In article <2050 at> toms at (Tom Schneider) writes:
>I think that Mark is exactly correct, and you have missed the point.  Having a
>huge database full of human sequences opens vistas for those of us who know how
>to use statistical tools to analyse sequences.  There are many things that can
>be done.  Some of them include learning how to identify genes from raw

Ok, I agree that it is possible to use statistical methods to infer that
a given sequence contains a "gene". If I read your perspective correctly
(and ignoring the self-back patting) the main goal is to beef up the
database so that we can find new genes, whether functional or not.  I 
I'm sorry, but I just see that as cost effective,  given that we won't
have the slightest inkling of what most of these genes are supposed to

>A straight sequencing of the genome will avoid the terrible biases that we
>currently have in the GenBank database.  For example, the database is missing

Oh really? Wouldn't you say that concentrating on coli, fly, worm, yeast
human and maybe a plant species puts a bit of bias into the database?

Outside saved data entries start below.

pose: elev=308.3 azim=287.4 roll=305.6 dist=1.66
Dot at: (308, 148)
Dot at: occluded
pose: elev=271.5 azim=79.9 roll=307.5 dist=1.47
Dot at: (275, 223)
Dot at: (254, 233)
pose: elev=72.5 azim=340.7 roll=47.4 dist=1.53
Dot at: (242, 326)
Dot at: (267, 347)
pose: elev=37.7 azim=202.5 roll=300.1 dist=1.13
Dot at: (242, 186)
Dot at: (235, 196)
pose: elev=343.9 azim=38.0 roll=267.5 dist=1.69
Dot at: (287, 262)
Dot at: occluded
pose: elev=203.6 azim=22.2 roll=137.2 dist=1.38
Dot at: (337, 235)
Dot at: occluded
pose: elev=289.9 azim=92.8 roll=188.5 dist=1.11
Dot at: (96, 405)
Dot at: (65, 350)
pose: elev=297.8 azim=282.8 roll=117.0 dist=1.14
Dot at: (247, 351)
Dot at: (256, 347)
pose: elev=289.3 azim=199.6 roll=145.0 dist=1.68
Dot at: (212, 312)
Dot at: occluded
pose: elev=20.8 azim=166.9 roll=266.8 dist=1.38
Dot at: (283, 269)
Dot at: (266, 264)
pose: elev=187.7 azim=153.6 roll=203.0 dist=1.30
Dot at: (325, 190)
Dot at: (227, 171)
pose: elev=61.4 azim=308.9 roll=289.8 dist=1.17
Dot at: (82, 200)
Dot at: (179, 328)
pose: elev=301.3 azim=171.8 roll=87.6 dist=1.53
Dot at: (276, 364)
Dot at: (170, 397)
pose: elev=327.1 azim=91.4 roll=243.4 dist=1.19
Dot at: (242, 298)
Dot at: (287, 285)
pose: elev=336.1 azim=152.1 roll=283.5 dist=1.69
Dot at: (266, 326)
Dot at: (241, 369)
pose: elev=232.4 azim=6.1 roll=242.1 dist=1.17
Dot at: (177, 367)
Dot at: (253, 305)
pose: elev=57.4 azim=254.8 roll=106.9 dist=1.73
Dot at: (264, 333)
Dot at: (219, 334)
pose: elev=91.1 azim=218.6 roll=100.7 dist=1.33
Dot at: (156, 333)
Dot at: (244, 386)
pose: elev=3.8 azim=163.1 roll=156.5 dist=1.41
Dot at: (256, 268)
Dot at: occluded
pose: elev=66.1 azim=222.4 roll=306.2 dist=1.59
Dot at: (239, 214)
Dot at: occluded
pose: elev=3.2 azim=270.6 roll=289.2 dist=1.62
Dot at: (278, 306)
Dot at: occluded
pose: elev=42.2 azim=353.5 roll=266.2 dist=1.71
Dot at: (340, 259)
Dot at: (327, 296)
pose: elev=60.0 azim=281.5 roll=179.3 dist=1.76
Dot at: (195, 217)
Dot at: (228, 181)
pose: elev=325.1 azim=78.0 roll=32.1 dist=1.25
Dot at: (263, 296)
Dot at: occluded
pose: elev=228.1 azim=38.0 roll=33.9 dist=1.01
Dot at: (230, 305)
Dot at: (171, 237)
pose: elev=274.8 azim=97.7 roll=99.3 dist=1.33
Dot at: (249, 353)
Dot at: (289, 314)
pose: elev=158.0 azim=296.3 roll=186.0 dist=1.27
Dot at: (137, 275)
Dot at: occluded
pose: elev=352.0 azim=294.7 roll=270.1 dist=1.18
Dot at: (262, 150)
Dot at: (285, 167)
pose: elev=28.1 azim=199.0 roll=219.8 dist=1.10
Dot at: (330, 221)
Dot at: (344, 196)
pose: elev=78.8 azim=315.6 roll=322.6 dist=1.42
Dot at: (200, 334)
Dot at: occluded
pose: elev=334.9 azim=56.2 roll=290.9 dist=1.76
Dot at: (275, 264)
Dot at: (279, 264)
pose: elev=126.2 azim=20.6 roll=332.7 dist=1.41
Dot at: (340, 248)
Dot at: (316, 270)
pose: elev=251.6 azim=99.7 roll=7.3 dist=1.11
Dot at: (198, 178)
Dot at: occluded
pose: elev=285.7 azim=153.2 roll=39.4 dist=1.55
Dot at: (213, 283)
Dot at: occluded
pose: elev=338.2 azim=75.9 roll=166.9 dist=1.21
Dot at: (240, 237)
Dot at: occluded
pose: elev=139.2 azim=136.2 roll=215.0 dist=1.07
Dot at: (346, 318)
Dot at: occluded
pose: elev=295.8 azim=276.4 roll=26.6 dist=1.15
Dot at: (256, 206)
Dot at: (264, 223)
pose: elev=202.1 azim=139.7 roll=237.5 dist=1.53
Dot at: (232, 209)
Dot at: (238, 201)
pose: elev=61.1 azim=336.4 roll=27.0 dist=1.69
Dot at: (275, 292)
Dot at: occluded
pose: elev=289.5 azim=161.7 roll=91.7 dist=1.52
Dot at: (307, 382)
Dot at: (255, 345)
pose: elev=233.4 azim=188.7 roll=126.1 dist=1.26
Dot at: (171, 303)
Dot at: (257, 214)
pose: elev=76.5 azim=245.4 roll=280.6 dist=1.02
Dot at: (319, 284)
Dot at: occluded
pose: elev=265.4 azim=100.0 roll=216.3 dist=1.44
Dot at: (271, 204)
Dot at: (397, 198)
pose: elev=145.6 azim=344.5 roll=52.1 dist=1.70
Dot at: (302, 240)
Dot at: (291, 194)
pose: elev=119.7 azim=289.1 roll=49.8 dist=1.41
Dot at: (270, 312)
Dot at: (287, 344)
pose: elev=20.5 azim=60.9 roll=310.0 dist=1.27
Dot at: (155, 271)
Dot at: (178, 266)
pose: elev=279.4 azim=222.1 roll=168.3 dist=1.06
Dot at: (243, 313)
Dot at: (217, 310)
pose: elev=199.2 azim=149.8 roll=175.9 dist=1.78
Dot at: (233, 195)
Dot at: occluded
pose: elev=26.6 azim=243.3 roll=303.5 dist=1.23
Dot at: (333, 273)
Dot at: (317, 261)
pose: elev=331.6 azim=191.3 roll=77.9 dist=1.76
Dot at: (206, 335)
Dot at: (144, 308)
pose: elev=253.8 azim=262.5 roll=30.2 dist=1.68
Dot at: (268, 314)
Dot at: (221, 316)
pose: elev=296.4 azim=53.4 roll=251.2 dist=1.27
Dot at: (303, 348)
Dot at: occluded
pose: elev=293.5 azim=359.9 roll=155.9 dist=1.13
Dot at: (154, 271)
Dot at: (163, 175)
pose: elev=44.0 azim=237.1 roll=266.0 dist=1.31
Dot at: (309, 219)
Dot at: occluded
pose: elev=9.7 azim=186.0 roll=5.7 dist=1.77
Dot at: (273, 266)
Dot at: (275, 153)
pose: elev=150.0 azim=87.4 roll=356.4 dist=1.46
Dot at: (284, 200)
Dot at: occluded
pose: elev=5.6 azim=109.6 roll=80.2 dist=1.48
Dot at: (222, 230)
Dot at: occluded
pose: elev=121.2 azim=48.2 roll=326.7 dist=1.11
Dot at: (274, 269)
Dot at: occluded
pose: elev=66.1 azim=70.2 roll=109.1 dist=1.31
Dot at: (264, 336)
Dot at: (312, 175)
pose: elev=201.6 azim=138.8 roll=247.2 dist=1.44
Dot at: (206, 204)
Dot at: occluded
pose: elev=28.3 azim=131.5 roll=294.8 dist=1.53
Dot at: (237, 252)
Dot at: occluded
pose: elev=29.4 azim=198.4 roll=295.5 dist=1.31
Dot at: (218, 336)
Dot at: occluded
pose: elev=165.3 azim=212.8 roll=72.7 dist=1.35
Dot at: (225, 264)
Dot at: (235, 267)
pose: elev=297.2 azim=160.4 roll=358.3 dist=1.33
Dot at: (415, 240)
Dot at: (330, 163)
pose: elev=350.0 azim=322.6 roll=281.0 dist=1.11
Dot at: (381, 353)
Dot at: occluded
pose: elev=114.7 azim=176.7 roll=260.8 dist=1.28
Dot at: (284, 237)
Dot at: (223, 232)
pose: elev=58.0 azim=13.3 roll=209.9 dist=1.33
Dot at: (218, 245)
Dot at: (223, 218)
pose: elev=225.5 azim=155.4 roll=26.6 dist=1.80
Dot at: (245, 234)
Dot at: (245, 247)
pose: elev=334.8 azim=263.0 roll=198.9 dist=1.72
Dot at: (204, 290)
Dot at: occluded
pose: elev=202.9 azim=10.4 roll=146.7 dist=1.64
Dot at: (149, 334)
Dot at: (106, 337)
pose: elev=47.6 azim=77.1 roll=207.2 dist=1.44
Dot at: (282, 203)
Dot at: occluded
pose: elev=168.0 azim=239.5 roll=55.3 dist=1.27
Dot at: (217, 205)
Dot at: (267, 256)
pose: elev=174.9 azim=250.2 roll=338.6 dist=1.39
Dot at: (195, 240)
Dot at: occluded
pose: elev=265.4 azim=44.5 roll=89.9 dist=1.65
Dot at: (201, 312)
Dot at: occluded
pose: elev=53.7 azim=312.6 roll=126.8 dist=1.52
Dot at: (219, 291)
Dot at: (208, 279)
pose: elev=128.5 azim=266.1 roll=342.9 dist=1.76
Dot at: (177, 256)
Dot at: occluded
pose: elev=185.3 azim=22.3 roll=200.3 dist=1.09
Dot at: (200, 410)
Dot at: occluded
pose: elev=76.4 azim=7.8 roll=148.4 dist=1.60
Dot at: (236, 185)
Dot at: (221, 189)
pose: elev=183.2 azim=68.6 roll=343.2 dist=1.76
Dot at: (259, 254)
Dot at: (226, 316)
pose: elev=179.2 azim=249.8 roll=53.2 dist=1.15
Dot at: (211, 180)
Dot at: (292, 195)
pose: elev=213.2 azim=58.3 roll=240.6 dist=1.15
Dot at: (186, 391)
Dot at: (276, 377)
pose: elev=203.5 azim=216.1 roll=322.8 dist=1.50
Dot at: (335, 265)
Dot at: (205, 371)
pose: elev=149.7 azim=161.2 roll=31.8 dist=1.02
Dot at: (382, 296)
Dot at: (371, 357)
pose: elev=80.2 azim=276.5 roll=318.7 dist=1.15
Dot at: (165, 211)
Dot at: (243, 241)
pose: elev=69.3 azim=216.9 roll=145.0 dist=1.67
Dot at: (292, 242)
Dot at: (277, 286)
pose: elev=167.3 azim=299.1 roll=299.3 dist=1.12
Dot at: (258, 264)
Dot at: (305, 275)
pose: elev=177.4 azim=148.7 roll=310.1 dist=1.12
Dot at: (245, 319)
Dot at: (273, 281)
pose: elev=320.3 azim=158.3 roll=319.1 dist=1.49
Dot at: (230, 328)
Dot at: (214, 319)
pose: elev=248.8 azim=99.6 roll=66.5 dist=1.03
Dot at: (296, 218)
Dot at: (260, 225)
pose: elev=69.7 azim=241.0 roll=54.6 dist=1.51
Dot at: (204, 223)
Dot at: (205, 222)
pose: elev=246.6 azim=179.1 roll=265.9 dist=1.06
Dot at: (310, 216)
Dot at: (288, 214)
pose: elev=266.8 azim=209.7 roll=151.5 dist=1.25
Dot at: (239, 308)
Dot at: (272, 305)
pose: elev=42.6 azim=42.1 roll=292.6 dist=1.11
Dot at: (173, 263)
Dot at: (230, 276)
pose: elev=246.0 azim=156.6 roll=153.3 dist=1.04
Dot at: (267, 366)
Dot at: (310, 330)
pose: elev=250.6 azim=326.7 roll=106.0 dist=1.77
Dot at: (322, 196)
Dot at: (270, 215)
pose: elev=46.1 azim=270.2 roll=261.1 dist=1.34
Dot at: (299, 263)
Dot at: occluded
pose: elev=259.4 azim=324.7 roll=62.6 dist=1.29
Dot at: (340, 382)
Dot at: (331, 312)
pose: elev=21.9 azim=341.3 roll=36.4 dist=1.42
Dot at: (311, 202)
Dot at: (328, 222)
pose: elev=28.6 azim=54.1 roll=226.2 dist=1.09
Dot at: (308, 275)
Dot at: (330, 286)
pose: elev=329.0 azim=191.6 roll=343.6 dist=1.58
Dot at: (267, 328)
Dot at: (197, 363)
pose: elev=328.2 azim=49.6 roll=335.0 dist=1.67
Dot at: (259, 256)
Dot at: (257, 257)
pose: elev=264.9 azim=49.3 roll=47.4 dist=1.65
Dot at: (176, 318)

>the insides of introns.  If you think that these are not important, then you
>may well be in for some super surprises later.  The phrase "junk DNA" is a
>statement of ignorance, not scientific fact.  People currently chop off the
>bases near the 3' sides of introns and don't report them in the database.  The
>proof is that they often end 10, 20 or 30 bases from the splice junction.  This
>would not happen if people reported all their data.  Unfortunately, this means
>that people have thrown out important parts of splice junctions BECAUSE THEY
>THOUGHT THEY WERE UN-IMPORTANT.  Do you follow?  People think something is not
>important, so they don't report it in the database, or limit the reports, so
>nobody discovers that it IS important!  Another example is the reporting of

(Nothing deleted because I am in complete agreement. Oh how I have ranted
and raved about missing intron sequences.)  But
frankly, I don't follow if this is part of the defense of the genome project.
Sure it'd be great to have chromosome long tracts of sequences to infer
gemone organization but will we really be able to make sense out of
it all using the sequence data alone? Take the case of upstream control
regions, their significance was worked for the most part by experimental
techinques.  Those results are the stuff that are used to generate rules
for sequence analysis. Not the other way around. 

>The second major justification is the enormous boost to sequencing technology
>that the project is making.  We are eventually going to be able to sequence
>everybody's DNA in a few minutes.  This will have enormous medical implications

Ok, that's a valid argument. There's nothing like technological advancement.